LePointtn-Sofien Rejeb

Alors que le monde s’émeut à juste titre des drames en Palestine ou en Ukraine, le Soudan, lui, s’enfonce dans un silence assourdissant. Une guerre fratricide ravage ce pays depuis plus d’un an et demi, laissant derrière elle des millions de déplacés, des villes entières détruites, et une indifférence internationale presque totale.

Depuis avril 2023, les combats entre l’armée soudanaise et les Forces de soutien rapide ont plongé le pays dans un chaos d’une ampleur rarement vue. Khartoum est devenue une capitale fantôme, Darfour est de nouveau le théâtre de massacres ethniques, et les infrastructures vitales — hôpitaux, écoles, réseaux d’eau — ont cessé de fonctionner. Selon les agences humanitaires, plus de 25 millions de Soudanais ont aujourd’hui besoin d’aide urgente, mais moins d’un quart des fonds nécessaires ont été mobilisés.

Une tragédie sans témoins

La guerre du Soudan n’est pas seulement oubliée : elle est invisible. Les médias occidentaux y consacrent à peine quelques lignes, les chancelleries s’y intéressent par inertie, et l’opinion publique mondiale semble avoir tourné la page avant même de l’avoir lue. C’est une tragédie qui se déroule hors champ, sans caméras, sans hashtags, sans marches de solidarité.

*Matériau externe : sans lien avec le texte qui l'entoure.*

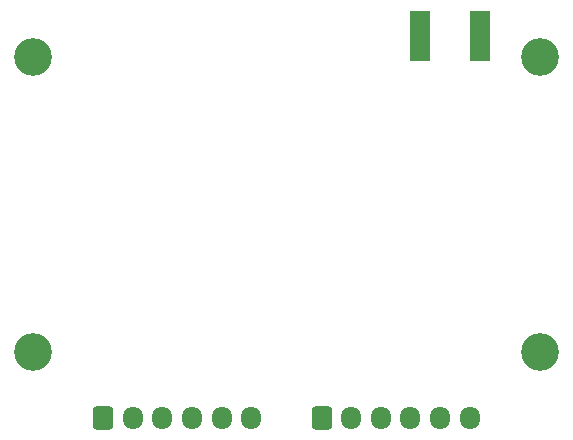
<source format=gbs>
%TF.GenerationSoftware,KiCad,Pcbnew,8.0.8*%
%TF.CreationDate,2025-04-18T09:22:24-04:00*%
%TF.ProjectId,RF4463F30-test-board,52463434-3633-4463-9330-2d746573742d,rev?*%
%TF.SameCoordinates,Original*%
%TF.FileFunction,Soldermask,Bot*%
%TF.FilePolarity,Negative*%
%FSLAX46Y46*%
G04 Gerber Fmt 4.6, Leading zero omitted, Abs format (unit mm)*
G04 Created by KiCad (PCBNEW 8.0.8) date 2025-04-18 09:22:24*
%MOMM*%
%LPD*%
G01*
G04 APERTURE LIST*
G04 Aperture macros list*
%AMRoundRect*
0 Rectangle with rounded corners*
0 $1 Rounding radius*
0 $2 $3 $4 $5 $6 $7 $8 $9 X,Y pos of 4 corners*
0 Add a 4 corners polygon primitive as box body*
4,1,4,$2,$3,$4,$5,$6,$7,$8,$9,$2,$3,0*
0 Add four circle primitives for the rounded corners*
1,1,$1+$1,$2,$3*
1,1,$1+$1,$4,$5*
1,1,$1+$1,$6,$7*
1,1,$1+$1,$8,$9*
0 Add four rect primitives between the rounded corners*
20,1,$1+$1,$2,$3,$4,$5,0*
20,1,$1+$1,$4,$5,$6,$7,0*
20,1,$1+$1,$6,$7,$8,$9,0*
20,1,$1+$1,$8,$9,$2,$3,0*%
G04 Aperture macros list end*
%ADD10C,3.200000*%
%ADD11RoundRect,0.250000X-0.600000X-0.725000X0.600000X-0.725000X0.600000X0.725000X-0.600000X0.725000X0*%
%ADD12O,1.700000X1.950000*%
%ADD13RoundRect,0.101600X-0.762000X-2.032000X0.762000X-2.032000X0.762000X2.032000X-0.762000X2.032000X0*%
G04 APERTURE END LIST*
D10*
%TO.C,H1*%
X183000000Y-103000000D03*
%TD*%
D11*
%TO.C,J1*%
X164500000Y-108550000D03*
D12*
X167000000Y-108550000D03*
X169500000Y-108550000D03*
X172000000Y-108550000D03*
X174500000Y-108550000D03*
X177000000Y-108550000D03*
%TD*%
D10*
%TO.C,H2*%
X140000000Y-103000000D03*
%TD*%
D11*
%TO.C,J2*%
X146000000Y-108550000D03*
D12*
X148500000Y-108550000D03*
X151000000Y-108550000D03*
X153500000Y-108550000D03*
X156000000Y-108550000D03*
X158500000Y-108550000D03*
%TD*%
D13*
%TO.C,ANT1*%
X177880000Y-76200000D03*
X172800000Y-76200000D03*
%TD*%
D10*
%TO.C,H3*%
X183000000Y-78000000D03*
%TD*%
%TO.C,H4*%
X140000000Y-78000000D03*
%TD*%
M02*

</source>
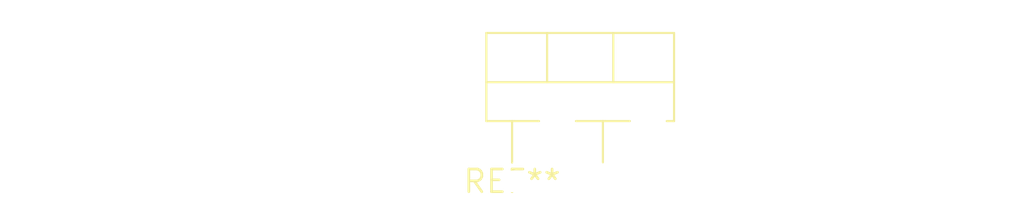
<source format=kicad_pcb>
(kicad_pcb (version 20240108) (generator pcbnew)

  (general
    (thickness 1.6)
  )

  (paper "A4")
  (layers
    (0 "F.Cu" signal)
    (31 "B.Cu" signal)
    (32 "B.Adhes" user "B.Adhesive")
    (33 "F.Adhes" user "F.Adhesive")
    (34 "B.Paste" user)
    (35 "F.Paste" user)
    (36 "B.SilkS" user "B.Silkscreen")
    (37 "F.SilkS" user "F.Silkscreen")
    (38 "B.Mask" user)
    (39 "F.Mask" user)
    (40 "Dwgs.User" user "User.Drawings")
    (41 "Cmts.User" user "User.Comments")
    (42 "Eco1.User" user "User.Eco1")
    (43 "Eco2.User" user "User.Eco2")
    (44 "Edge.Cuts" user)
    (45 "Margin" user)
    (46 "B.CrtYd" user "B.Courtyard")
    (47 "F.CrtYd" user "F.Courtyard")
    (48 "B.Fab" user)
    (49 "F.Fab" user)
    (50 "User.1" user)
    (51 "User.2" user)
    (52 "User.3" user)
    (53 "User.4" user)
    (54 "User.5" user)
    (55 "User.6" user)
    (56 "User.7" user)
    (57 "User.8" user)
    (58 "User.9" user)
  )

  (setup
    (pad_to_mask_clearance 0)
    (pcbplotparams
      (layerselection 0x00010fc_ffffffff)
      (plot_on_all_layers_selection 0x0000000_00000000)
      (disableapertmacros false)
      (usegerberextensions false)
      (usegerberattributes false)
      (usegerberadvancedattributes false)
      (creategerberjobfile false)
      (dashed_line_dash_ratio 12.000000)
      (dashed_line_gap_ratio 3.000000)
      (svgprecision 4)
      (plotframeref false)
      (viasonmask false)
      (mode 1)
      (useauxorigin false)
      (hpglpennumber 1)
      (hpglpenspeed 20)
      (hpglpendiameter 15.000000)
      (dxfpolygonmode false)
      (dxfimperialunits false)
      (dxfusepcbnewfont false)
      (psnegative false)
      (psa4output false)
      (plotreference false)
      (plotvalue false)
      (plotinvisibletext false)
      (sketchpadsonfab false)
      (subtractmaskfromsilk false)
      (outputformat 1)
      (mirror false)
      (drillshape 1)
      (scaleselection 1)
      (outputdirectory "")
    )
  )

  (net 0 "")

  (footprint "TO-220F-4_P5.08x3.7mm_StaggerOdd_Lead3.5mm_Vertical" (layer "F.Cu") (at 0 0))

)

</source>
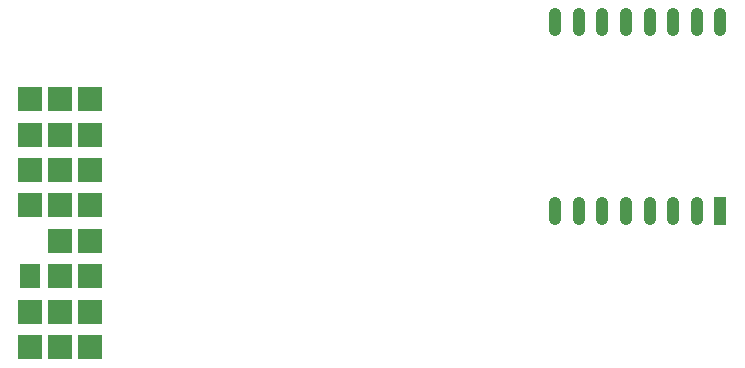
<source format=gbp>
G04 #@! TF.FileFunction,Paste,Bot*
%FSLAX46Y46*%
G04 Gerber Fmt 4.6, Leading zero omitted, Abs format (unit mm)*
G04 Created by KiCad (PCBNEW 4.0.4-stable) date 03/23/17 03:26:40*
%MOMM*%
%LPD*%
G01*
G04 APERTURE LIST*
%ADD10C,0.100000*%
%ADD11R,1.100000X2.400000*%
%ADD12O,1.100000X2.400000*%
%ADD13R,2.000000X2.032000*%
%ADD14R,1.727200X2.032000*%
G04 APERTURE END LIST*
D10*
D11*
X153000000Y-135000000D03*
D12*
X151000000Y-135000000D03*
X149000000Y-135000000D03*
X147000000Y-135000000D03*
X145000000Y-135000000D03*
X143000000Y-135000000D03*
X141000000Y-135000000D03*
X139000000Y-135000000D03*
X139000000Y-119000000D03*
X141000000Y-119000000D03*
X143000000Y-119000000D03*
X145000000Y-119000000D03*
X147000000Y-119000000D03*
X149000000Y-119000000D03*
X151000000Y-119000000D03*
X153000000Y-119000000D03*
D13*
X94500000Y-125500000D03*
X97040000Y-125500000D03*
X99580000Y-125500000D03*
X94500000Y-128500000D03*
X97040000Y-128500000D03*
X99580000Y-128500000D03*
X94500000Y-131500000D03*
X97040000Y-131500000D03*
X99580000Y-131500000D03*
X94500000Y-134500000D03*
X97040000Y-134500000D03*
X99580000Y-134500000D03*
X97040000Y-137500000D03*
X99580000Y-137500000D03*
D14*
X94500000Y-140500000D03*
D13*
X97040000Y-140500000D03*
X99580000Y-140500000D03*
X94500000Y-143500000D03*
X97040000Y-143500000D03*
X99580000Y-143500000D03*
X94500000Y-146500000D03*
X97040000Y-146500000D03*
X99580000Y-146500000D03*
M02*

</source>
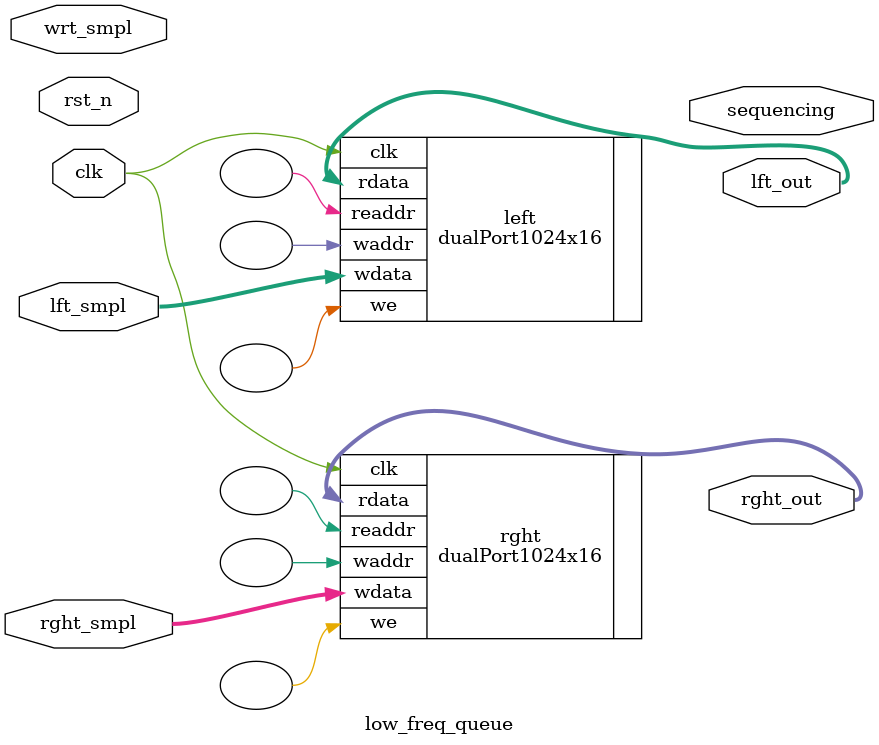
<source format=sv>
module low_freq_queue (clk, rst_n, lft_smpl, rght_smpl, wrt_smpl, lft_out, rght_out, sequencing);
	input clk, rst_n, wrt_smpl;
	input [15:0] lft_smpl, rght_smpl;
	output sequencing;
	output [15:0] lft_out, rght_out;
	
	/* state machine */
	
	/* instantiate low freq dual port RAMs */
	dualPort1024x16 left (.clk(clk), .we(), .waddr(), .readdr(), .wdata(lft_smpl), .rdata(lft_out));
	dualPort1024x16 rght (.clk(clk), .we(), .waddr(), .readdr(), .wdata(rght_smpl), .rdata(rght_out));
endmodule
</source>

Cette indifférence n’est pas neutre. Elle révèle une hiérarchie implicite des vies humaines. Quand les victimes ont la peau blanche, les capitales s’illuminent de drapeaux ; quand elles sont africaines, on se contente d’un communiqué de presse. C’est le reflet d’un racisme structurel ancré dans les priorités politiques et médiatiques du monde contemporain.

Une guerre sans horizon

Les tentatives de médiation menées par les Nations unies, l’Union africaine ou les initiatives régionales comme le processus de Djeddah n’ont jusqu’ici produit aucun effet durable. Chaque camp espère un impossible triomphe militaire, et chaque jour de guerre emporte un peu plus d’avenir. Les civils, eux, fuient à travers un pays disloqué, cherchant refuge dans des États voisins déjà fragiles comme le Tchad ou le Soudan du Sud.

Le prix du silence

Ce qui se joue au Soudan dépasse la seule rivalité entre deux généraux. C’est la dislocation d’un État, la mort lente d’une société, et l’échec collectif de la conscience internationale. Dans un monde saturé d’images et de discours humanitaires, le silence qui entoure ce conflit en dit long sur la sélectivité de l’émotion mondiale.

Le Soudan ne demande pas la compassion, mais la justice. Il ne réclame pas des larmes, mais un engagement réel : ouverture de couloirs humanitaires, pressions diplomatiques, soutien à la reconstruction. Car si la communauté internationale continue à détourner le regard, alors oui — au Soudan, la mort sera devenue moins chère qu’un simple fait divers.